Tuesday, February 18, 2020

Grace Potter Concert Experience

When I decide to write about a show, it's about the experience. It's not a review. I bought the ticket because I like the artist. I don't feel compelled to expound on every show I see. This one was special.

I'm also very aware that I hear music differently from most people and don't experience shows like others. I have a few happy places in my life, but nothing brings me joy like a great concert.

Devon Gilfillian opened. Dude can sing. Opened the show with the song he should have closed with, in my opinion. Was good, but some was not really my to my liking.

Then Grace Potter took the stage and the only time I stopped smiling was when she made us all cry.

A little backstory. Grace Potter had effectively decided not to do music anymore after the dissolution of her band, the Nocturnals, her divorce, and ill-fated solo album Midnight. Then she got remarried, had a kid and got the music jones again, much to our benefit. What came of that was her latest album Daylight and subsequent tour. And we should all be grateful.

Grace gave us a healthy dose of songs from the new album, hit all the high notes of her catalog with the Nocturnals along with a couple of covers. She sounded fantastic, her band was great and the cover of Etta James' "I'd Rather Go Blind" as a duet with the aforementioned Devon Gilfillian was superb.
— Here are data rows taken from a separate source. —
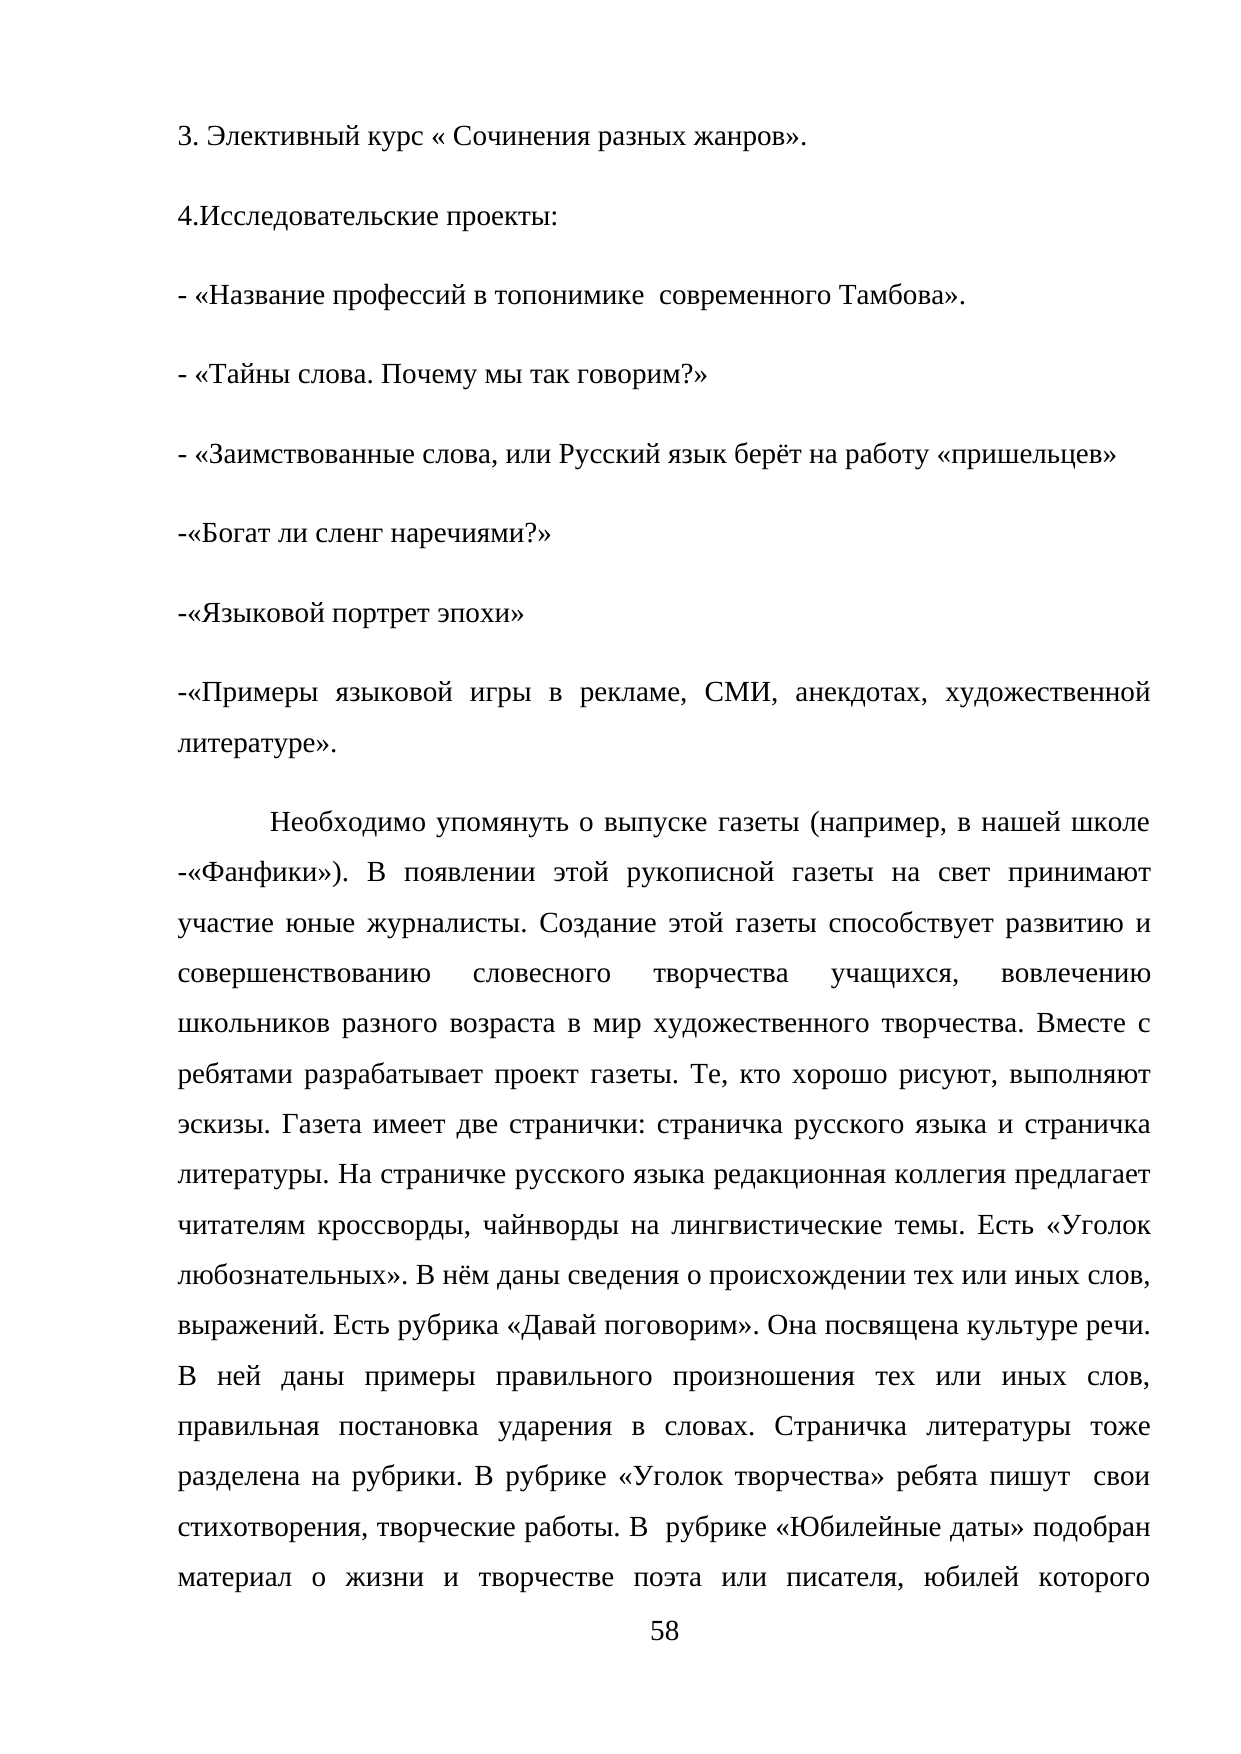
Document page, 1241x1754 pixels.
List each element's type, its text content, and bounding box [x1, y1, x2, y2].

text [177, 804, 1152, 1592]
text 4.Исследовательские проекты: [177, 198, 1152, 231]
text - «Заимствованные слова, или Русский язык берёт на работу «пришельцев» [177, 436, 1152, 469]
text -«Богат ли сленг наречиями?» [177, 516, 1152, 549]
text - «Название профессий в топонимике современного Тамбова». [177, 277, 1152, 311]
text -«Языковой портрет эпохи» [177, 595, 1152, 628]
text - «Тайны слова. Почему мы так говорим?» [177, 357, 1152, 390]
text 3. Элективный курс « Сочинения разных жанров». [177, 118, 1152, 152]
text -«Примеры языковой игры в рекламе, СМИ, анекдотах, художественной литературе». [177, 674, 1152, 758]
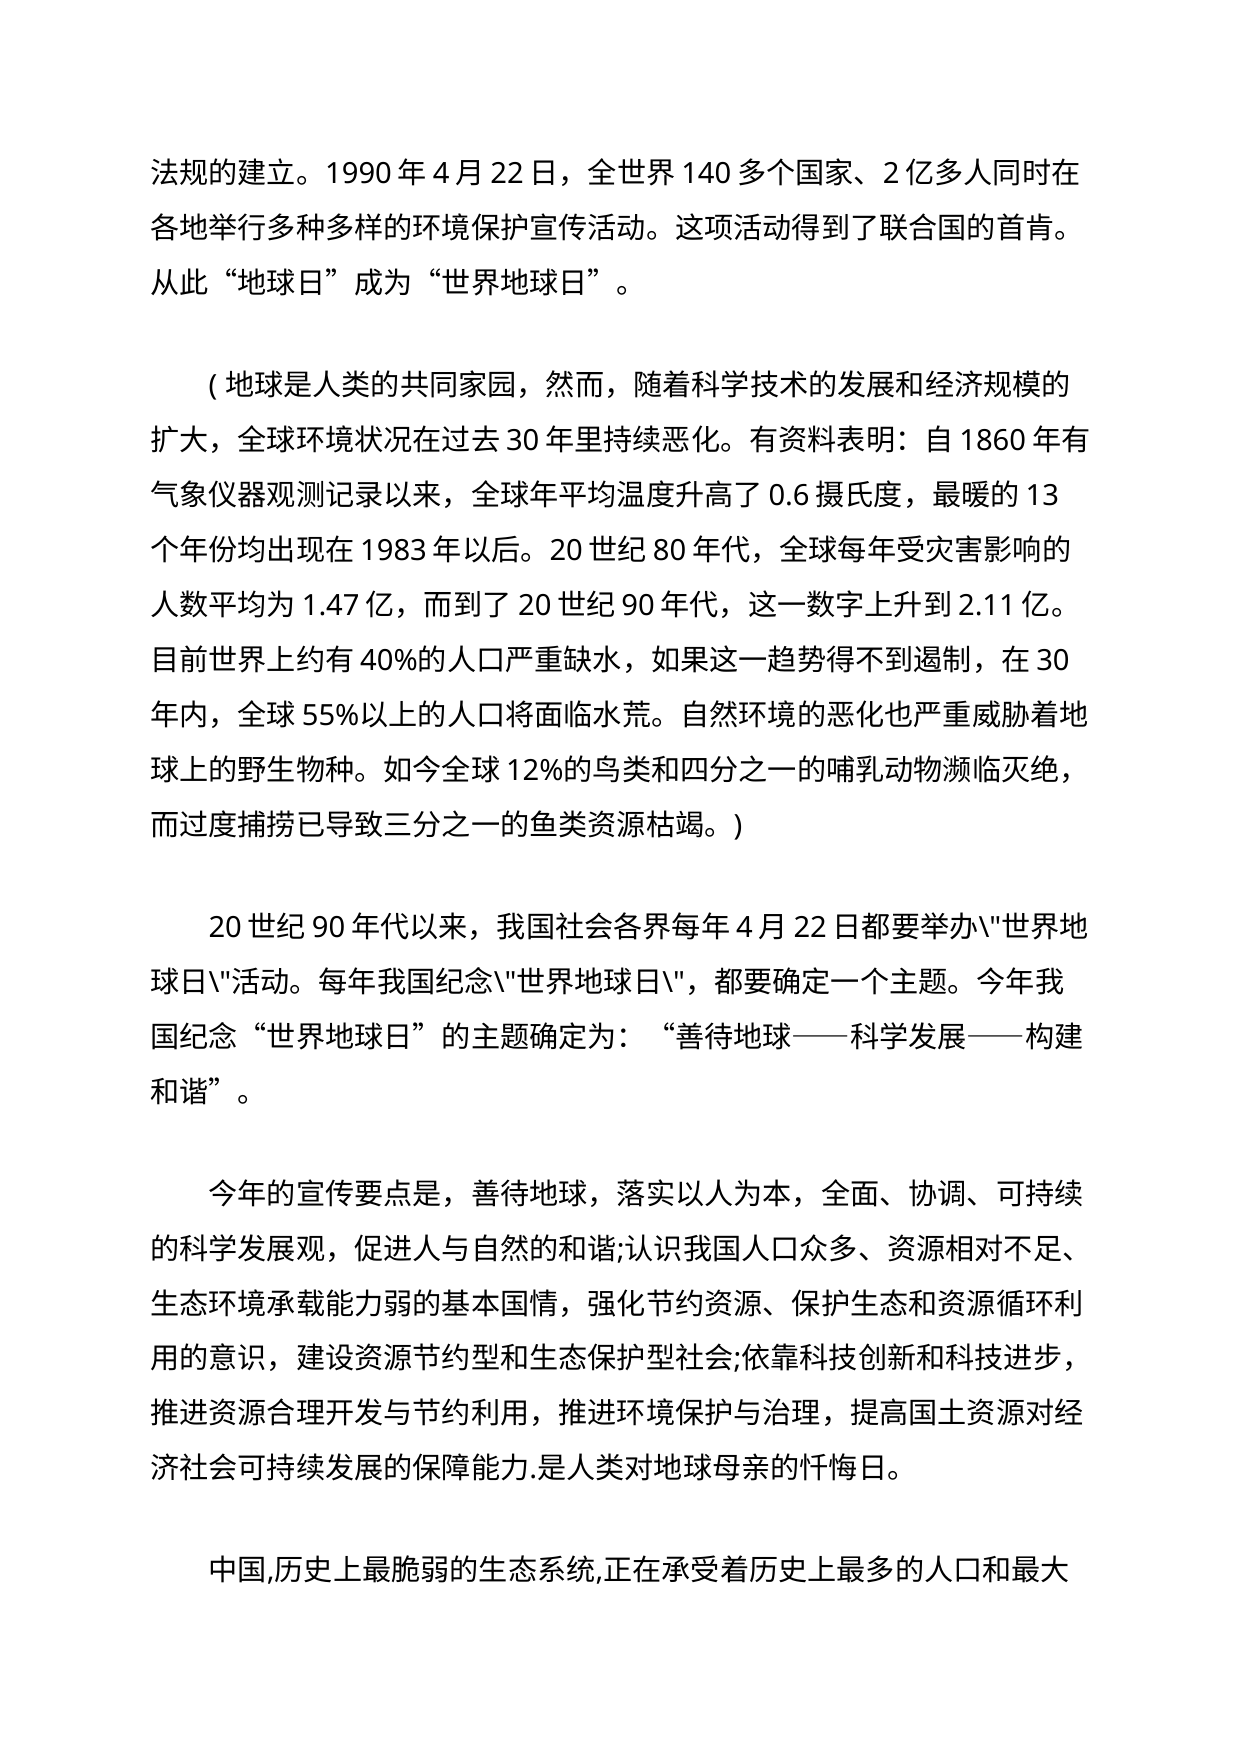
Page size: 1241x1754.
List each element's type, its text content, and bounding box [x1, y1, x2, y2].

text ( 地球是人类的共同家园，然而，随着科学技术的发展和经济规模的扩大，全球环境状况在过去30年里持续恶化。有资料表明：自1860年有气象仪器观测记录以来，全球年平均温度升高了0.6摄氏度，最暖的13个年份均出现在1983年以后。20世纪80年代，全球每年受灾害影响的人数平均为1.47亿，而到了 20世纪90年代，这一数字上升到2.11亿。目前世界上约有40%的人口严重缺水，如果这一趋势得不到遏制，在30年内，全球55%以上的人口将面临水荒。自然环境的恶化也严重威胁着地球上的野生物种。如今全球12%的鸟类和四分之一的哺乳动物濒临灭绝，而过度捕捞已导致三分之一的鱼类资源枯竭。) [150, 362, 1090, 844]
text 今年的宣传要点是，善待地球，落实以人为本，全面、协调、可持续的科学发展观，促进人与自然的和谐;认识我国人口众多、资源相对不足、生态环境承载能力弱的基本国情，强化节约资源、保护生态和资源循环利用的意识，建设资源节约型和生态保护型社会;依靠科技创新和科技进步，推进资源合理开发与节约利用，推进环境保护与治理，提高国土资源对经济社会可持续发展的保障能力.是人类对地球母亲的忏悔日。 [150, 1170, 1090, 1487]
text 20世纪90年代以来，我国社会各界每年4月22日都要举办\"世界地球日\"活动。每年我国纪念\"世界地球日\"，都要确定一个主题。今年我国纪念“世界地球日”的主题确定为：“善待地球——科学发展——构建和谐”。 [150, 904, 1090, 1111]
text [150, 150, 1090, 302]
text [150, 1547, 1090, 1589]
She was very personable, engaging with the audience and going off script (i.e. changing the set list on the fly). She went with the flow. One off script moment, she told the band to GTFOH while she did a solo acoustic song. The tables were turned later.

I've been to a lot of shows. This one was top five. It was that good. 90% of that was Grace Potter and her band, but the crowd was awesome as well. In recent memory, this was the least cell-phoned show I've been to. Everybody was there for the artist and into the music. Sure, everybody got their pic or video, but it wasn't constant.

Speaking of the crowd, off script and going with the flow, three songs were played for the encore. After they finished those three, they did their bows, etc. The crowd was going nuts. Grace mouthed "Wow". The band huddled up, apparently deciding what other song they should do. The band decided they were going to GTFOH and left Grace to do a solo. She said that this was going to be great or the band was going to be fired.

Apparently the band talked her into doing "Release" solo. As she was introducing it she told a story about how it came to be. She was listening, in the bath, to Dolly Parton's version of "I Will Always Love You" and thought she needed a song like that. (Before anyone cries blasphemy, she was not comparing quality, just content, and admitted that this ain't no Dolly song.) She cried. We all cried when she sang it.